* What the task asks: Copy out all lines from the material that contain the string "Menschen".

(Beginning of Given information)

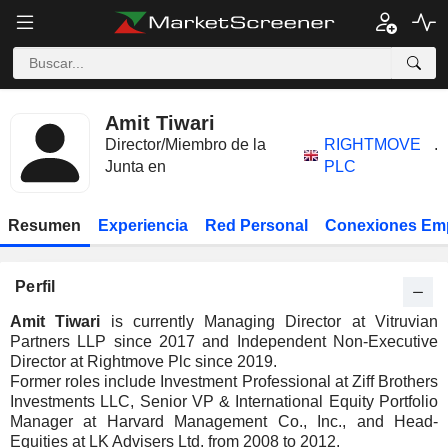
Amit Tiwari
Director/Miembro de la
RIGHTMOVE
.
Junta en
PLC
Resumen
Experiencia
Red Personal
Conexiones Em
Perfil
Amit Tiwari
is currently Managing Director at Vitruvian
Partners LLP since 2017 and Independent Non-Executive
Director at Rightmove Plc since 2019.
Former roles include Investment Professional at Ziff Brothers
Investments LLC, Senior VP & International Equity Portfolio
Manager at Harvard Management Co., Inc., and Head-
Equities at LK Advisers Ltd. from 2008 to 2012.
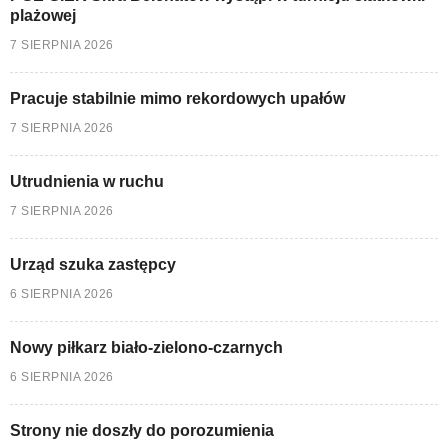
plażowej
7 SIERPNIA 2026
Pracuje stabilnie mimo rekordowych upałów
7 SIERPNIA 2026
Utrudnienia w ruchu
7 SIERPNIA 2026
Urząd szuka zastępcy
6 SIERPNIA 2026
Nowy piłkarz biało-zielono-czarnych
6 SIERPNIA 2026
Strony nie doszły do porozumienia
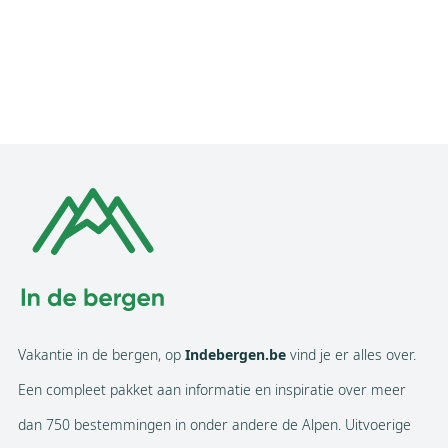
Vakantie in de bergen, op
Indebergen.be
vind je er alles over.
Een compleet pakket aan informatie en inspiratie over meer
dan 750 bestemmingen in onder andere de Alpen. Uitvoerige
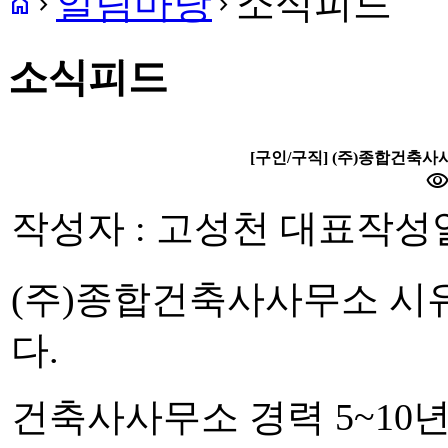
알림마당
소식피드
home
navigate_next
navigate_next
소식피드
[구인/구직] (주)종합건축
visibilit
작성자 : 고성천 대표
작성일 
(주)종합건축사사무소 시
다.
건축사사무소 경력 5~10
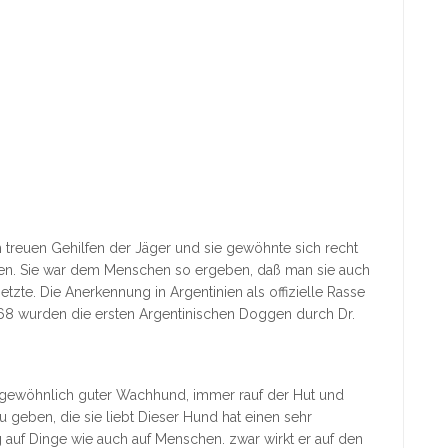
treuen Gehilfen der Jäger und sie gewöhnte sich recht
en. Sie war dem Menschen so ergeben, daß man sie auch
tzte. Die Anerkennung in Argentinien als offizielle Rasse
968 wurden die ersten Argentinischen Doggen durch Dr.
ergewöhnlich guter Wachhund, immer rauf der Hut und
 geben, die sie liebt Dieser Hund hat einen sehr
 auf Dinge wie auch auf Menschen. zwar wirkt er auf den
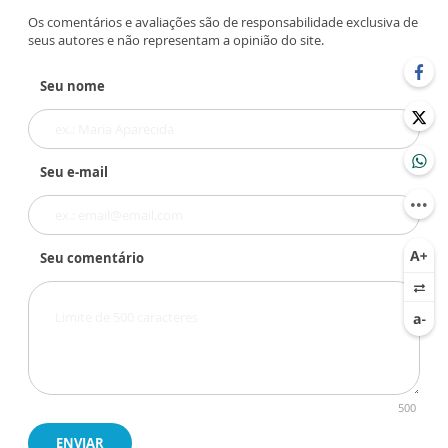
Os comentários e avaliações são de responsabilidade exclusiva de
seus autores e não representam a opinião do site.
Seu nome
Seu e-mail
Seu comentário
500
ENVIAR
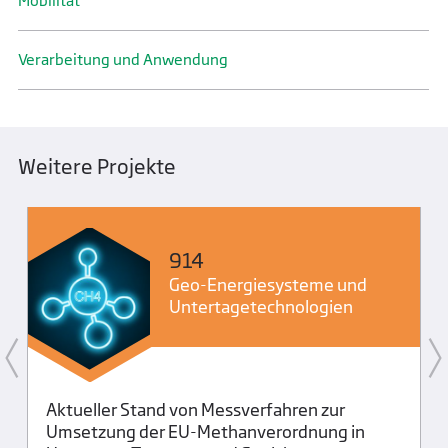
Mobilität
Verarbeitung und Anwendung
Weitere Projekte
914
Geo-Energiesysteme und
Untertage­technologien
Aktueller Stand von Messverfahren zur
Umsetzung der EU-Methanverordnung in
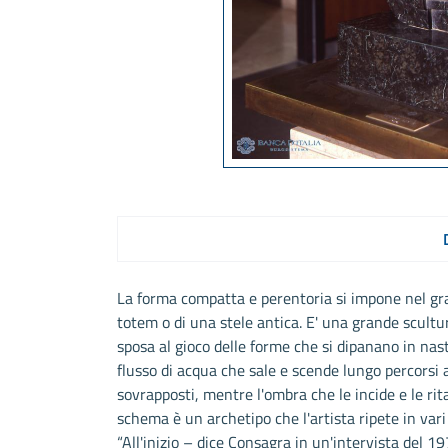
La forma compatta e perentoria si impone nel gra
totem o di una stele antica. E' una grande scultur
sposa al gioco delle forme che si dipanano in nast
flusso di acqua che sale e scende lungo percorsi ac
sovrapposti, mentre l'ombra che le incide e le rita
schema è un archetipo che l'artista ripete in vari
“All'inizio – dice Consagra in un'intervista del 1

(End of Given information)

* Exercise answer:
en. Sie war dem Menschen so ergeben, daß man sie auch
 auf Dinge wie auch auf Menschen. zwar wirkt er auf den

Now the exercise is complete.